■ DATA TO EXAMINE:

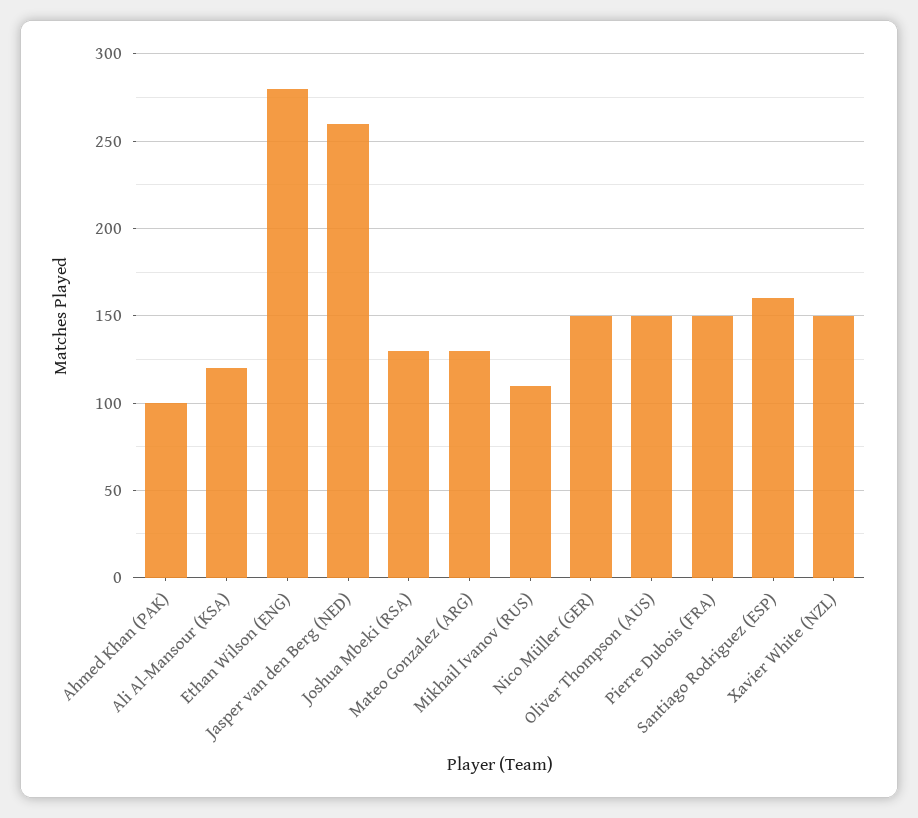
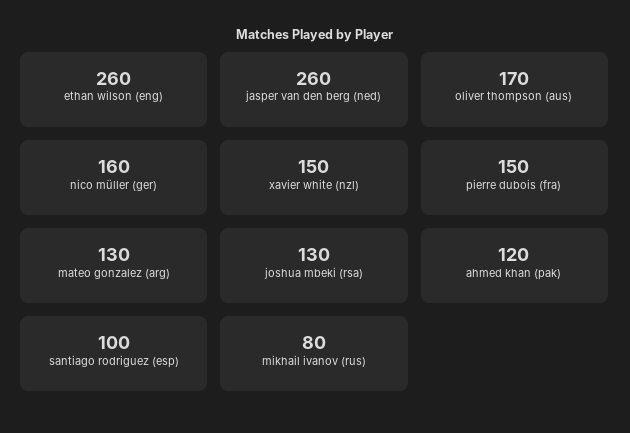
Ahmed Khan (PAK): 100 -> 120
Ali Al-Mansour (KSA): 120 -> none
Ethan Wilson (ENG): 280 -> 260
Mikhail Ivanov (RUS): 110 -> 80
Nico Müller (GER): 150 -> 160
Oliver Thompson (AUS): 150 -> 170
Santiago Rodriguez (ESP): 160 -> 100

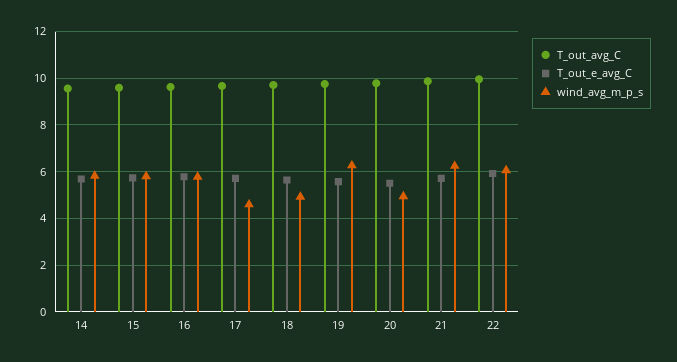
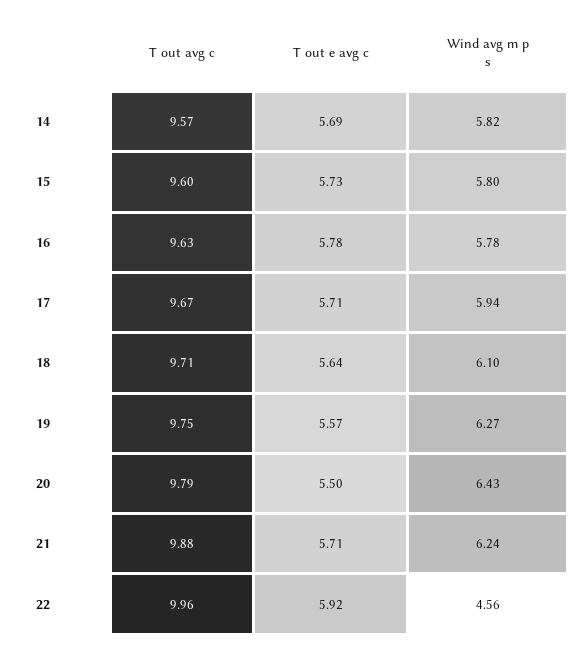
wind_avg_m_p_s, 17: 4.5 -> 5.94
wind_avg_m_p_s, 18: 5 -> 6.1
wind_avg_m_p_s, 20: 5 -> 6.43
wind_avg_m_p_s, 22: 6 -> 4.56

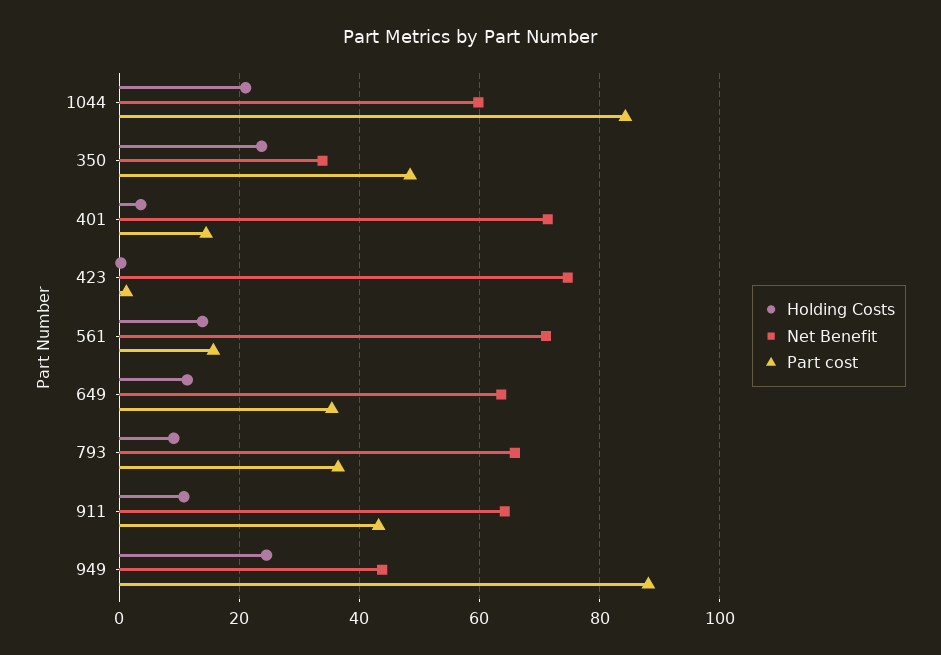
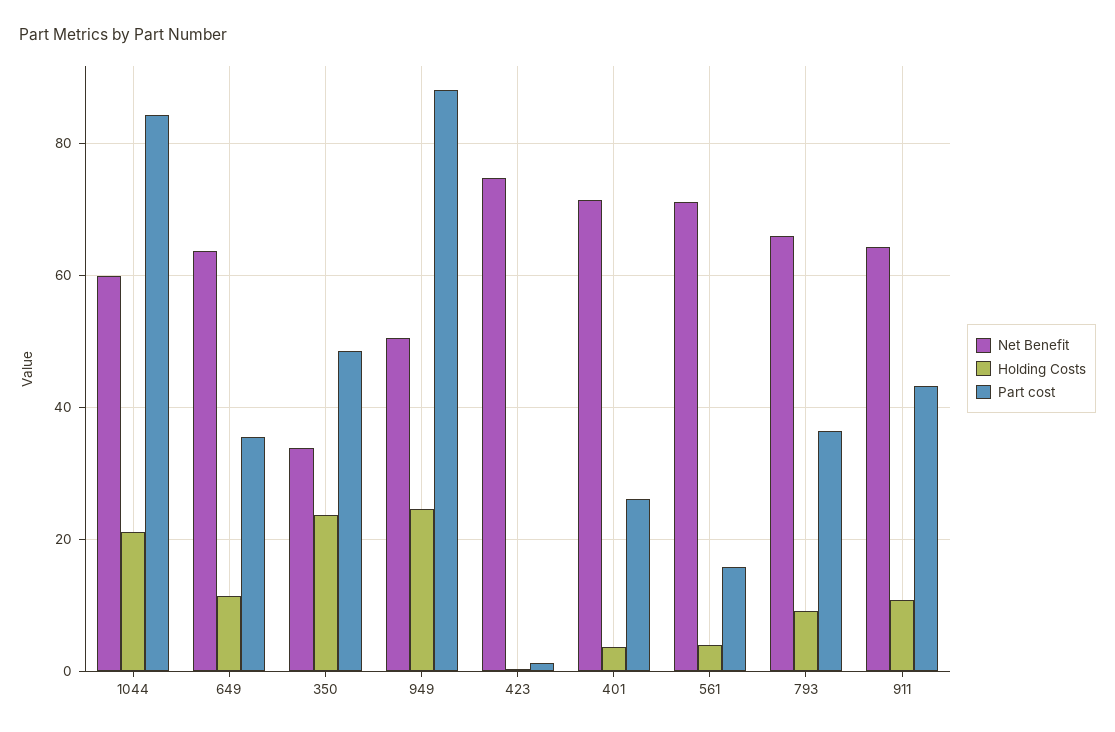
Part cost, 401: 14 -> 26
Holding Costs, 561: 14 -> 4
Net Benefit, 949: 44 -> 50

■ TASK OBJECTIVE: Once you find the line that contains "wind_avg_m_p_s, 22: 6 -> 4.56", give it again along with every later line through the end of the data, word for word, minus the pictures.

■ TASK ANSWER:
wind_avg_m_p_s, 22: 6 -> 4.56

Part cost, 401: 14 -> 26
Holding Costs, 561: 14 -> 4
Net Benefit, 949: 44 -> 50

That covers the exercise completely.